Lorsqu’une suspension ou un refus d’indemnisation apparaît, le salarié doit demander le motif écrit. Il faut savoir si la caisse reproche la durée de l’arrêt prescrit en téléconsultation, une absence à contrôle, une activité non autorisée, un formulaire irrégulier, un retard d’envoi, ou une attestation employeur manquante.
La contestation doit ensuite viser le bon point. Si la décision vient de la caisse, le recours passe en principe par la commission de recours amiable, puis par le pôle social du tribunal judiciaire si le litige persiste. Si la retenue vient de l’employeur, le sujet relève du conseil de prud’hommes. Si les deux flux sont touchés, il faut mener deux analyses parallèles.
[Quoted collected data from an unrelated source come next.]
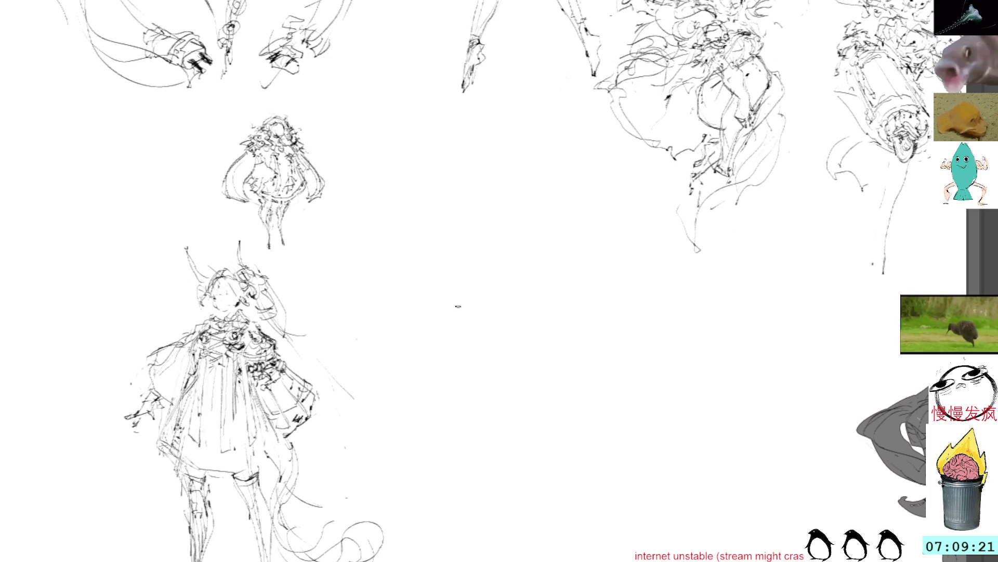
pyautogui.moveTo(475, 171)
pyautogui.mouseDown()
pyautogui.moveTo(460, 205)
pyautogui.moveTo(491, 191)
pyautogui.moveTo(478, 207)
pyautogui.moveTo(489, 209)
pyautogui.mouseUp()
pyautogui.moveTo(481, 179); pyautogui.dragTo(496, 178)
Employeur et arrêt en téléconsultation : ce qu’il peut vérifier
L’employeur reçoit le volet qui lui est destiné. Il n’a pas accès au diagnostic. Il ne peut pas exiger que le salarié explique sa pathologie, ses traitements ou ses antécédents médicaux.
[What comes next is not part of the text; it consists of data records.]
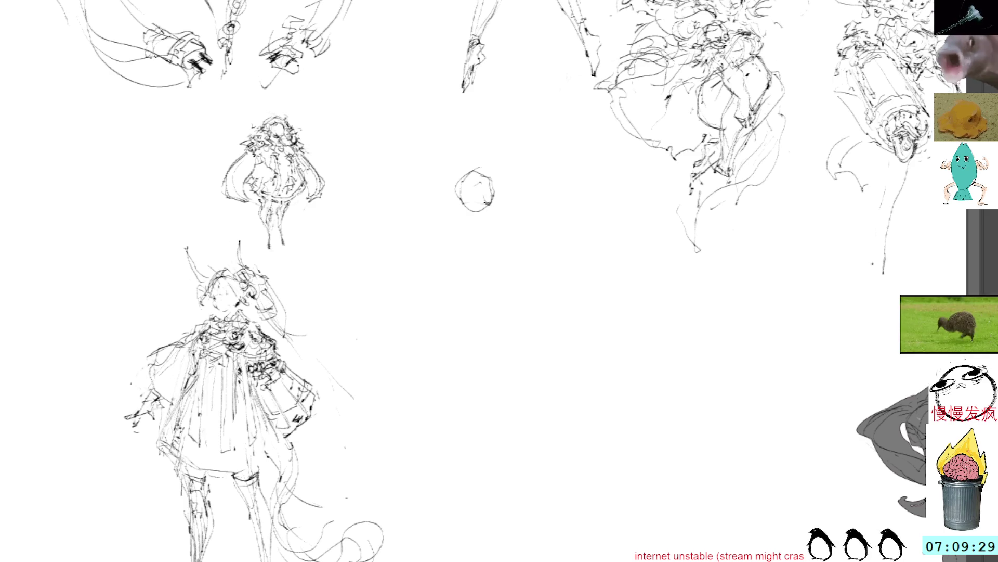
# Step: Sketch the jaw, neck and a body stroke, trying and undoing a transform
pyautogui.moveTo(491, 218)
pyautogui.mouseDown()
pyautogui.moveTo(454, 210)
pyautogui.moveTo(504, 222)
pyautogui.moveTo(481, 213)
pyautogui.moveTo(500, 226)
pyautogui.moveTo(475, 227)
pyautogui.moveTo(480, 208)
pyautogui.moveTo(482, 227)
pyautogui.moveTo(457, 253)
pyautogui.moveTo(498, 265)
pyautogui.moveTo(434, 289)
pyautogui.mouseUp()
Il peut en revanche vérifier certains éléments administratifs : date de l’arrêt, période d’absence, respect du délai d’envoi, adresse de repos communiquée, horaires de sortie si elles sont nécessaires au contrôle, et cohérence des documents transmis pour la paie.
S’il verse un complément de salaire, l’employeur peut aussi mandater un médecin pour une contre-visite, dans les conditions prévues par le code du travail. Ce contrôle ne lui donne pas un pouvoir médical général. Il peut avoir des effets sur le complément employeur. Il peut aussi conduire à une transmission au service médical de la caisse. Mais il ne dispense pas la CPAM de qualifier elle-même les conséquences sur les IJSS.
Le salarié doit éviter deux réactions. La première consiste à donner trop d’informations médicales à l’employeur. La seconde consiste à ne répondre à rien. Le bon équilibre est de répondre par écrit sur les points administratifs, sans divulguer le diagnostic, et de réserver les pièces médicales au médecin, à la caisse, au service médical ou au juge compétent.
Que faire si le médecin refuse de renouveler à distance ?
Le refus de renouveler par téléconsultation ne signifie pas que l’état de santé est nié. Il peut seulement signifier que le médecin estime nécessaire de voir le patient, de l’examiner ou de réorienter le suivi.
Le salarié doit alors agir vite. Il faut demander un rendez-vous en présentiel auprès du médecin traitant, du médecin prescripteur, d’une maison de santé, d’un centre de soins ou d’un service adapté à l’état de santé. Si aucun rendez-vous n’est disponible, il faut garder les preuves des démarches : demandes de rendez-vous, messages, captures d’écran d’indisponibilité, appel au cabinet, orientation par le 15 ou le service d’accès aux soins lorsque la situation le justifie.
Il ne faut pas fabriquer une solution administrative. Un arrêt obtenu sur un site douteux, sans vraie consultation, expose le salarié à un risque supérieur au problème initial. Les autorités publiques alertent sur les sites qui proposent des arrêts via internet ou réseau social hors du cadre réglementaire. Le salarié peut perdre du temps, de l’argent, ses indemnités, et créer un dossier disciplinaire.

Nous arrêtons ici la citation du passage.